### 取り組む課題:
**a.** 宗像国際環境会議についての文章で、堅達京子氏はプレゼンテーションのなかで何と語ったか。
**b.** 宗像国際環境会議についての文章を2文で要約せよ。
**c.** 宗像国際環境会議についての文章を、最後の文の続きから書き進めてください。

### 抽出テキスト:
□ □ □ □ □
いきなり“地球温暖化”や“環境汚染”と言われても、ピンとこない人は多いと思います。自分たちの生活とは関係ない、あるいは、自分たちではどうしようもない問題だと感じている人はたくさんいるはずです。しかし、この宗像国際環境会議では、刻一刻を争う深刻な自然環境の実態が伝えられました。「このままの状況が続けば、あと数十年でこんな被害があります」と言われてきたことも、今もうすでに現実になっているものもあります。
NHKエンタープライズ エグゼクティブ・プロデューサー 堅達京子氏は、自身のプレゼンテーションのなかで「この10年が正念場」と語りました。100年に一度と言われるレベルの豪雨災害の頻発や気温・海水温の上昇など、環境の変化に適応していくと同時に、私たちは経済活動と環境保全を両立させる仕組みづくりを早急に目指さなければなりません。
そしてそれは、誰かひとりが取り組んで変わることではなく、自然環境を考える人が増えなければ、世の中は動きません。とはいえ、全員が100%の力で環境問題を考えることは難しいと思います。できることや考えられることは人それぞれです。どんなに小さなことでも、まずは自分にできることから考えてみませんか。
□ □ □ □ □
### 対象データ:

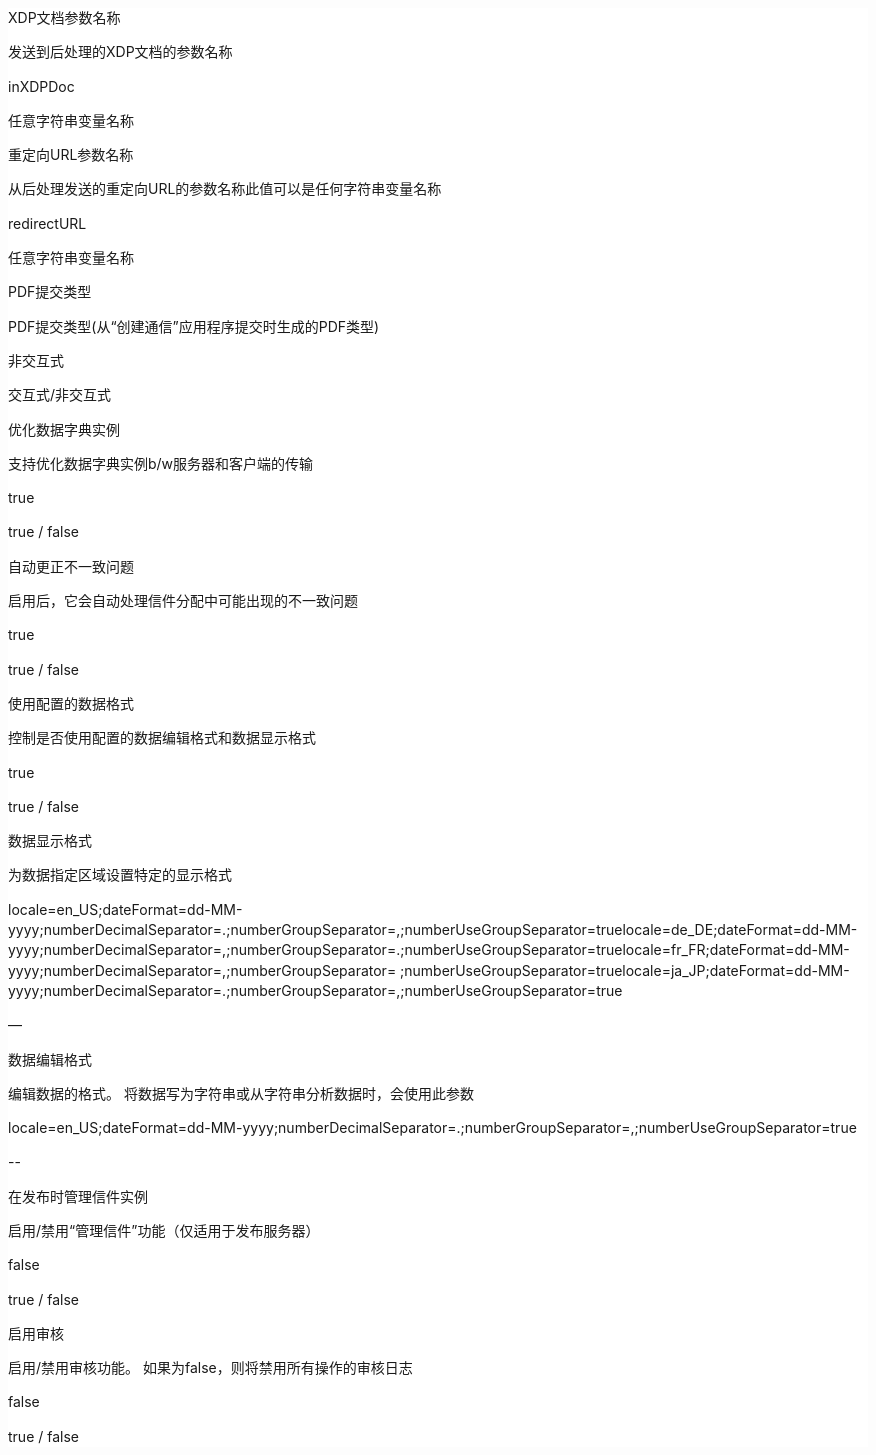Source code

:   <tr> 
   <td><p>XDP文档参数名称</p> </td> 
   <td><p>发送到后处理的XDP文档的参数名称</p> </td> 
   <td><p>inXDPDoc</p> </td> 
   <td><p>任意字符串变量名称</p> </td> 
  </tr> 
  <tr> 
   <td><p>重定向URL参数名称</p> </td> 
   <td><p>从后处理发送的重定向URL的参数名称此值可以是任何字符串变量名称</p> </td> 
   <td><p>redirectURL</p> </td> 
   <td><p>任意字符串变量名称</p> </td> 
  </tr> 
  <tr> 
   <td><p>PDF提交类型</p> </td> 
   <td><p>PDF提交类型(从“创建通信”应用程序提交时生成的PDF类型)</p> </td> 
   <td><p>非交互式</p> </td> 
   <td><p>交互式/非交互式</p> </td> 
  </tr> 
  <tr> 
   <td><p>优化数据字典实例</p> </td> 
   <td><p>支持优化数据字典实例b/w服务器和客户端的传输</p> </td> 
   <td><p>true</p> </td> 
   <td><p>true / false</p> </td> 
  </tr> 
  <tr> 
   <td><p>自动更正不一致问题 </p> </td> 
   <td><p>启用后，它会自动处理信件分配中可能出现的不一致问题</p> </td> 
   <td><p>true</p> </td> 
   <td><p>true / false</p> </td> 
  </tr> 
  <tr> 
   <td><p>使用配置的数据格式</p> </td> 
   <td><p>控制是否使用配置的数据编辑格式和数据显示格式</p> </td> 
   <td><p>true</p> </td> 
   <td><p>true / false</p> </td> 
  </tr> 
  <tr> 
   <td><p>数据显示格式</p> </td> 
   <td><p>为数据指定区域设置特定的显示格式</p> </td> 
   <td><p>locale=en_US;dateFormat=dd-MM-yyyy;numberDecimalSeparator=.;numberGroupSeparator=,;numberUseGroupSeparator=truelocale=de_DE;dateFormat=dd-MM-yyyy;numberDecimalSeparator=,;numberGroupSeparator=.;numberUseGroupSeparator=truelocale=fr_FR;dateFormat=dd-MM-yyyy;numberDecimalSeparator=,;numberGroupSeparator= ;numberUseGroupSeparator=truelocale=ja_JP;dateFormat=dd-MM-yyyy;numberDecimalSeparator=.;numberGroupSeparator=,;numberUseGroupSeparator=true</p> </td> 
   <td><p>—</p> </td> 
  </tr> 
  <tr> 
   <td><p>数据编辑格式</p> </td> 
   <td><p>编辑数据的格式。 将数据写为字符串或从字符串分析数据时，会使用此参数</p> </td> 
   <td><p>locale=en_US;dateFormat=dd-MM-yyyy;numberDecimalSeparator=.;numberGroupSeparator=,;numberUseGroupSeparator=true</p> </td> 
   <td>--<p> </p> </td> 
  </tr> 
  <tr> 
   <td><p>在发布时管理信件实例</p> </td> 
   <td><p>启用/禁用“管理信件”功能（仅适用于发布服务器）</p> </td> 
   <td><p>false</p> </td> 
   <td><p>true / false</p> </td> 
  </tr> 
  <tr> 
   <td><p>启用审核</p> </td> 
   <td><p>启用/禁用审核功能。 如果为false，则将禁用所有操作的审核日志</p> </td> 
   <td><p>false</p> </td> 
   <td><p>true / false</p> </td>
□ □ □ □ □
### 解答一覧:
**a.** 「この10年が正念場」と語った。

**b.** 宗像国際環境会議では刻一刻を争う深刻な自然環境の実態が伝えられ、数十年後の被害として言われてきたことの一部はすでに現実になっており、堅達京子氏は「この10年が正念場」と語った。環境の変化に適応しながら経済活動と環境保全を両立させる仕組みづくりを急ぐ必要があり、そのためには自然環境を考える人が増えることが欠かせず、まずは自分にできることから考えてみようと呼びかけている。

**c.**
宗像国際環境会議の公式ページでは、「徳が循環される共生圏へ ポストコロナの真の豊かさへの日本からの提言」や「宗像版SDGs 海でつながる人とまち」といったテーマが議論されたプレシンポジウムの動画も公開中です。気になった方はぜひご覧ください。
<第7回 宗像国際環境会議:常若〜自然の摂理と生命の循環〜>
開催日:2020年10月23日(金)〜25日(日)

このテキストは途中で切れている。